No-one knows the power of art more than John Macaulay, one of the founders of Art Battle Manchester.

The concept has brought a fresh approach to street art – at each “battle”, 10 artists create a masterpiece in just 30 minutes, with audiences deciding the eventual winner.

Since its founding in 2013, Art Battle has seen over 250 artists compete in 24 battles.

And now the organisation has expanded further, with the GRIT art studio, workshops, and street art tours.

But Macaulay isn’t an art snob. In fact, rather the opposite. He admits: “I always felt [art] wasn’t for people like me.” A self-confessed music and football lover, he always felt art was stuffy.

So, with his wife Sophie, Macaulay set about creating a different kind of art experience: “We went about putting on an event where art was the focal point but with the same energy you would get at a gig. We wanted art to be accessible for everyone not just for the art elite.”

Bringing together illustrators, tattooists, cartoonists, and street artists, Art Battle has helped redefine parts of Manchester, bringing art to the people.

And Macaulay is passionate about the power of street art: “Street art is incredibly sticky – it’s highly engaging to the public.

“It has a tremendous ability to galvanise communities if it’s done with the support of the local community.”

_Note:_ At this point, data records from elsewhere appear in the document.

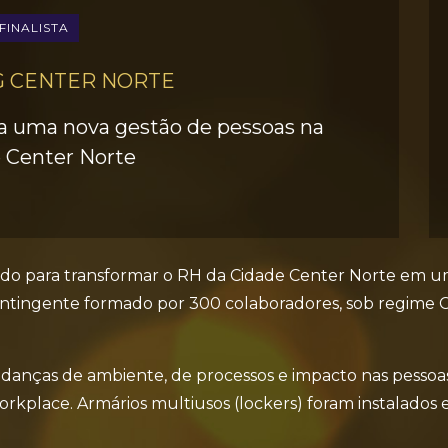
FINALISTA
G CENTER NORTE
ra uma nova gestão de pessoas na
 Center Norte
iado para transformar o RH da Cidade Center Norte em uma
ontingente formado por 300 colaboradores, sob regime CLT
mudanças de ambiente, de processos e impacto nas pess
kplace. Armários multiusos (lockers) foram instalados e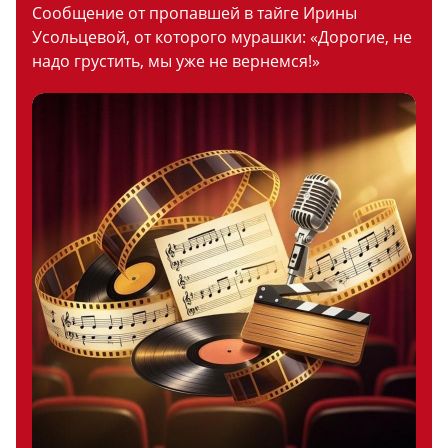
Сообщение от пропавшей в тайге Ирины
Усольцевой, от которого мурашки: «Дорогие, не
надо грустить, мы уже не вернемся!»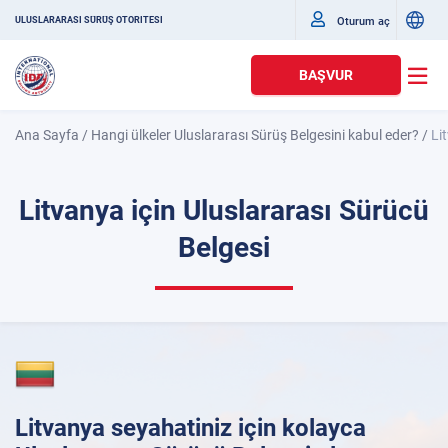
Oturum aç
ULUSLARARASI SÜRÜŞ OTORITESI
BAŞVUR
Ana Sayfa
/
Hangi ülkeler Uluslararası Sürüş Belgesini kabul eder?
/
Li
Litvanya için Uluslararası Sürücü
Belgesi
Litvanya seyahatiniz için kolayca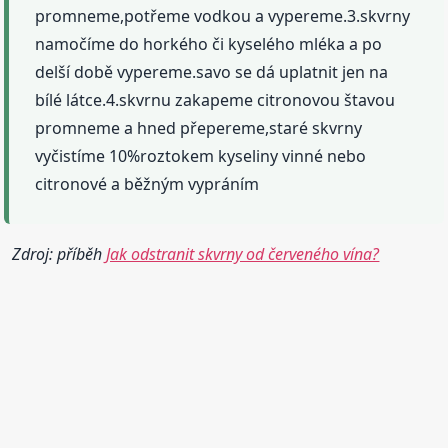
promneme,potřeme vodkou a vypereme.3.skvrny
namočíme do horkého či kyselého mléka a po
delší době vypereme.savo se dá uplatnit jen na
bílé látce.4.skvrnu zakapeme citronovou štavou
promneme a hned přepereme,staré skvrny
vyčistíme 10%roztokem kyseliny vinné nebo
citronové a běžným vypráním
Zdroj: příběh
Jak odstranit skvrny od červeného vína?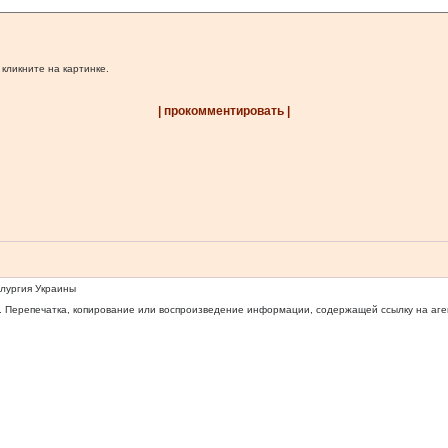
 кликните на картинке.
| прокомментировать |
ллургия Украины
 Перепечатка, копирование или воспроизведение информации, содержащей ссылку на агентс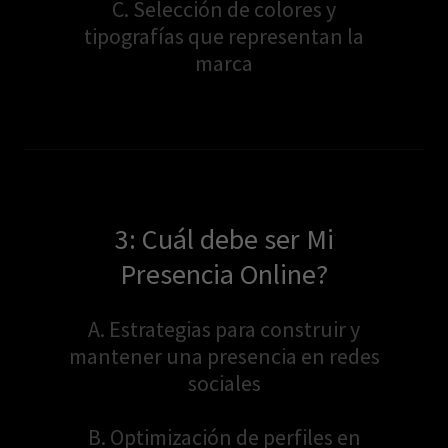
C. Selección de colores y
tipografías que representan la
marca
3: Cuál debe ser Mi
Presencia Online?
A. Estrategias para construir y
mantener una presencia en redes
sociales
B. Optimización de perfiles en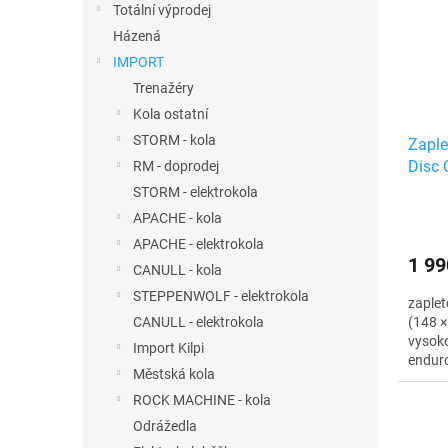
u
Totální výprodej
s
k
p
Házená
t
r
IMPORT
ů
o
Trenažéry
d
Kola ostatní
u
STORM - kola
Zaple
k
Disc 
RM - doprodej
t
Micro
ů
STORM - elektrokola
APACHE - kola
APACHE - elektrokola
1 99
CANULL - kola
STEPPENWOLF - elektrokola
zaplet
(148 ×
CANULL - elektrokola
vysoko
Import Kilpi
enduro
Městská kola
ROCK MACHINE - kola
Odrážedla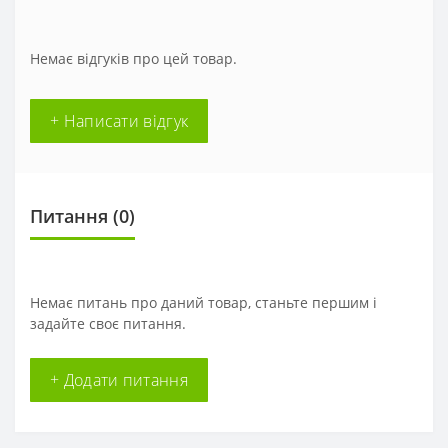
Немає відгуків про цей товар.
+ Написати відгук
Питання
(0)
Немає питань про даний товар, станьте першим і
задайте своє питання.
+ Додати питання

A few weeks ago, five artists from Buenos Aires transformed part of Stockport. Eva Luna Maissa, Patrica Salatino, Melina Lluvia, Omar Gasparini, and Alejandro Fenochio spent 10 days in the neighbourhood around Canal Street, transforming the grey wall on Hopes Carr with stunning artwork.

Speaking about the impact of street art on mental health, Macaulay said: “It can massively help your mental health – you can see there are other people with the same cause as you and trials and tribulations as you. … It makes people realise there’s a lot of people thinking like them.”

What’s more, street art acts as a tool of political expression. At a time when people are increasingly disillusioned with politics, art has become “a vehicle for political change”, Macaulay said.

Art Battle Manchester and GRIT Studios have done amazing work in delivering “art to the masses”, brightening Manchester’s streets, and bringing joy to communities.

In another part of Manchester, Festival Colors, a pop-up street art exhibition, is filled with pieces which tell stories of struggles for rights, equality, and tolerance.

The exhibition, which features the work of over 30 artists, is located in Salford.


A comic-book-style image of a female superhero, this illustration features the wording “Future is Female”. It embodies feminism – the idea that women are strong, powerful, and capable.


Founder of the Diversity is Hope movement, Raf Urban seeks to create hope and tolerance through his work. This image features a black woman and repetitions of the word “hope”.


This is a small section of a larger piece by Jo Di Bona featuring historical figures as well as ordinary people. Reading “my sister is gay. I’m straight. Together we are g-raight”, it seeks to break down homophobia. It shows a brother accepting his sister’s sexuality and recognising that through diversity comes greatness.

The final room in the Festival Color exhibition offers a chance for visitors to come together in the creation of art. Featuring drawings, slogans, names, and colours, it demonstrates the power of art to bring people together.

But what about the stigma around mental health?

Increasingly, street art is tackling difficulty topics like mental health. It is representing the struggles of ordinary people – both to show people they are not alone and to create awareness and understanding.

Three street art pieces across Manchester stand out for their representation of mental health.

It’s clear that street art has immense power to bring people together. It makes us happier, increases sense of belonging, and can break down stigma. And Manchester is a shining example of why we should celebrate artists, encourage people to pick up a spray can, and be proud of our communities.